A bíblia “gay-friendly”, escrita em inglês, pode ser encontrada à venda no site da Amazon por R$348,96 e seus autores não admitem a hipótese de estelionato religioso. 

Muito pelo contrário. Segundo eles, não se trata de uma nova versão das sagradas escrituras e sim apenas da inclusão de interpretações que existiriam há muito tempo. Nesse sentido, o objetivo da “The Queem James Bible” seria apenas popularizar tais interpretações.

“A homossexualidade foi mencionada pela primeira vez na Bíblia em 1946, na Revised Standard Version. Não há menção ou referência à homossexualidade em qualquer Bíblia anterior a esta – apenas interpretações foram feitas.
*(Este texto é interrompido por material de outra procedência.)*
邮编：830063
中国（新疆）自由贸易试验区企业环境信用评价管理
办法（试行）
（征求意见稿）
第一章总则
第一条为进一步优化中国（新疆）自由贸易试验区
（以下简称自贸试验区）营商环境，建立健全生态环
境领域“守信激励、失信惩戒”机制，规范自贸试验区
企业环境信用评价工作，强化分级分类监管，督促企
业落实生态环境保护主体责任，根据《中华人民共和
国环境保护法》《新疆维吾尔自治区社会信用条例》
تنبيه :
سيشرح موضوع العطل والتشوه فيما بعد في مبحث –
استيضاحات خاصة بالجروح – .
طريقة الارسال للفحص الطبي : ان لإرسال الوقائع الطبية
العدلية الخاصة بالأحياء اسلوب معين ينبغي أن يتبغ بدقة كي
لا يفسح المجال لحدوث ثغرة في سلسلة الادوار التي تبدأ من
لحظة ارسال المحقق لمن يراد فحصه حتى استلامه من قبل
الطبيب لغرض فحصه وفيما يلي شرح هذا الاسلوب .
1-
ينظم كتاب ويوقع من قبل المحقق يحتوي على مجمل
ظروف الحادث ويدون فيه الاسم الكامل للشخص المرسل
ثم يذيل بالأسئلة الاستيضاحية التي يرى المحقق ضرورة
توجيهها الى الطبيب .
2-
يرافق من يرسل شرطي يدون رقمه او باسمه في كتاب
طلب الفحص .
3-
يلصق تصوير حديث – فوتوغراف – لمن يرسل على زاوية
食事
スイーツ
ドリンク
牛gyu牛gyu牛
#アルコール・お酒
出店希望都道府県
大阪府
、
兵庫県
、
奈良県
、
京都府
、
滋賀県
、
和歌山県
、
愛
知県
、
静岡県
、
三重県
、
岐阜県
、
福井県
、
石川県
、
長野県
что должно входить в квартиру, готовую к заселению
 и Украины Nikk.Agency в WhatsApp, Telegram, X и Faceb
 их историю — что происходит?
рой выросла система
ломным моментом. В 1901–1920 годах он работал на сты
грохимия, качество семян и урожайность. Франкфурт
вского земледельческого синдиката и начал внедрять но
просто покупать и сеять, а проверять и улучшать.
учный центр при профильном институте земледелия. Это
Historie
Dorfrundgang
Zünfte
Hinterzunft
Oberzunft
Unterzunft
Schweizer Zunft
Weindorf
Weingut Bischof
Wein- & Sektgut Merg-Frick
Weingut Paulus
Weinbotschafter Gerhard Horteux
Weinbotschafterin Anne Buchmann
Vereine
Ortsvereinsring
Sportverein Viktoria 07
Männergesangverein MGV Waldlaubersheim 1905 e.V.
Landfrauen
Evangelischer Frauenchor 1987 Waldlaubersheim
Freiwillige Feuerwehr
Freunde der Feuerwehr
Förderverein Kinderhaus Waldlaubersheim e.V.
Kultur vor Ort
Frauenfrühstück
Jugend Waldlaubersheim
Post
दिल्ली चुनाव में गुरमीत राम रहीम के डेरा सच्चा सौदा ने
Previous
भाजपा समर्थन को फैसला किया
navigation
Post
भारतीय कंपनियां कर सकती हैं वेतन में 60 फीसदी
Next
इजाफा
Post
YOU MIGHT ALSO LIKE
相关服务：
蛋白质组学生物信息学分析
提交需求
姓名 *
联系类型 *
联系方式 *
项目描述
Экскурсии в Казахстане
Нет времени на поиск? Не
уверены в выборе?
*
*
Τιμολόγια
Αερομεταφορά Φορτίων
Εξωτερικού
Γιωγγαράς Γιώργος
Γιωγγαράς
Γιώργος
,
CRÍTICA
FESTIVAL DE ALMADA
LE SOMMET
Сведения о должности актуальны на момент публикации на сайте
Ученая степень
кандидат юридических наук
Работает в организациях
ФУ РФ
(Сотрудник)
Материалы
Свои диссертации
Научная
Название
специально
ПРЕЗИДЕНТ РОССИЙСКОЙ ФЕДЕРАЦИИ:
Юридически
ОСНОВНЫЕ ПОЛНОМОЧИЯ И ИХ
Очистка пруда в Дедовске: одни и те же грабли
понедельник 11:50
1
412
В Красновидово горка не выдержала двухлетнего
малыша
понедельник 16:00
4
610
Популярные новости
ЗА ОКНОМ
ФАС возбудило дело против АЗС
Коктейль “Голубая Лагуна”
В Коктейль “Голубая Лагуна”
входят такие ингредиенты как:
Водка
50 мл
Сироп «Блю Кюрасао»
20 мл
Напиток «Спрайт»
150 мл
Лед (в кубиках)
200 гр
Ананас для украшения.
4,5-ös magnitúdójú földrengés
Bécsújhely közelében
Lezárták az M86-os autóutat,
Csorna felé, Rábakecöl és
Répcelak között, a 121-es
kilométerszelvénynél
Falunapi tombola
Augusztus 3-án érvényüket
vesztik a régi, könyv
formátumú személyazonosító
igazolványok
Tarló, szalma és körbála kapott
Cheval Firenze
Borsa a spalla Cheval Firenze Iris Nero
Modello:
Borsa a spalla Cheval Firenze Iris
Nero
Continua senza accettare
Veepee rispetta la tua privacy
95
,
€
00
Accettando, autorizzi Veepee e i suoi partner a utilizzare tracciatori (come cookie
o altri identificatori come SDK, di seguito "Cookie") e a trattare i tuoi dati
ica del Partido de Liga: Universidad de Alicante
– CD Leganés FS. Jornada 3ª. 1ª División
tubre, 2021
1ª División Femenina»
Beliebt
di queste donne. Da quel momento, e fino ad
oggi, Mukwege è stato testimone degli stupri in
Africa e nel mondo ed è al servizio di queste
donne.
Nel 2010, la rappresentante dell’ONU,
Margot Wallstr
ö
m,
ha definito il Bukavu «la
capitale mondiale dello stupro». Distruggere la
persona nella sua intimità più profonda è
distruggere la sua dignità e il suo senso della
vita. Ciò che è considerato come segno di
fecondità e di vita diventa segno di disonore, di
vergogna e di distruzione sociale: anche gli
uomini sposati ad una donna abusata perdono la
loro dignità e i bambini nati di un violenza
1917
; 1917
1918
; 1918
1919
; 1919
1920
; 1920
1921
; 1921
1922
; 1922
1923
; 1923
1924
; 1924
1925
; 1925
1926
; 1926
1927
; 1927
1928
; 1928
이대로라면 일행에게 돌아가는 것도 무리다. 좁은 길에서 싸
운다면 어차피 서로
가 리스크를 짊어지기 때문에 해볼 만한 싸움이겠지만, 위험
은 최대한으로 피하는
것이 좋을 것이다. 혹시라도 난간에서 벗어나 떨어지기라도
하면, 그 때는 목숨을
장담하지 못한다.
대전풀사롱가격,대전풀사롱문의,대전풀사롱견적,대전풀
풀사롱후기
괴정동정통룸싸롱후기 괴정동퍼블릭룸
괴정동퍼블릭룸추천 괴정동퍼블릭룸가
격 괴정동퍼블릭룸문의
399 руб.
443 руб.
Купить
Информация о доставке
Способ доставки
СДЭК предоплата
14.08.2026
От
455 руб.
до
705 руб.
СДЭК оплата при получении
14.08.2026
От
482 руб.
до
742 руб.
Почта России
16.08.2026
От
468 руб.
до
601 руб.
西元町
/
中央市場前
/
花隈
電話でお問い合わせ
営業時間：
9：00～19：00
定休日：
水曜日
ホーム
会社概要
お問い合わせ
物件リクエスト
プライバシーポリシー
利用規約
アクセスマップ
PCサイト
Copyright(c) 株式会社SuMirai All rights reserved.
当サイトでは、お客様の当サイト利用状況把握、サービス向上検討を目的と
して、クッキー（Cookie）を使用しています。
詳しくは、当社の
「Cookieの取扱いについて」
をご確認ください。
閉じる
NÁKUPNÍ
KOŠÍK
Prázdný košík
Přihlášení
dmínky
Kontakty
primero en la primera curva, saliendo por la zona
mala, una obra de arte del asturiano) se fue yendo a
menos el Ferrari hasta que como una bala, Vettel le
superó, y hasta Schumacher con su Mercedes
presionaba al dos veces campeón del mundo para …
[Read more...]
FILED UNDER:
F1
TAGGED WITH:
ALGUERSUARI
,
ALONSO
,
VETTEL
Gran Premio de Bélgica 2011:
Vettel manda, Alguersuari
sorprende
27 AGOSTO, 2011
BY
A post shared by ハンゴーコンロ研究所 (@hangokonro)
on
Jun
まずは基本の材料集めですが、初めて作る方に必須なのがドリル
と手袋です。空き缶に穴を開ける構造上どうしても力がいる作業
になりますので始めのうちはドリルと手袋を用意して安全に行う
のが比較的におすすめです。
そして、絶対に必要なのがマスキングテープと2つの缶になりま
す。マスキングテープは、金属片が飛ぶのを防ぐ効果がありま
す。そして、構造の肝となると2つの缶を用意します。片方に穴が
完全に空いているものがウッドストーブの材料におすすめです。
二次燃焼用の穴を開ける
As interpretações bíblicas anti-LGBT geralmente citam apenas oito versículos na Bíblia que eles interpretam como significando que a homossexualidade é um pecado; Oito versículos em um livro de milhares!”, escreveram.

Para o autor do projeto, no entanto, retirar, do texto bíblico, as referências que condenam o homossexualismo “seria uma verdadeira heresia e total desrespeito às autoridades eclesiásticas”, escreveu.

“Uma vez aberto o precedente para que haja um livro corporativista com nome (apelidado) bíblia gay ou de nomenclatura similar, em pouco tempo surgirá também outros livros apelidados de bíblia para outros segmentos de pecadores, a exemplo: homicidas, adúlteros, prostitutos, mentirosos etc. Ou seja, livros chamados de bíblia para livrar todo tipo de pecadores”, afirmou Isidório na justificativa ao projeto.

Ao justificar o texto, no entanto, não há qualquer menção ao fato de que a homofobia é crime no Brasil, equiparável ao racismo, desde 2019.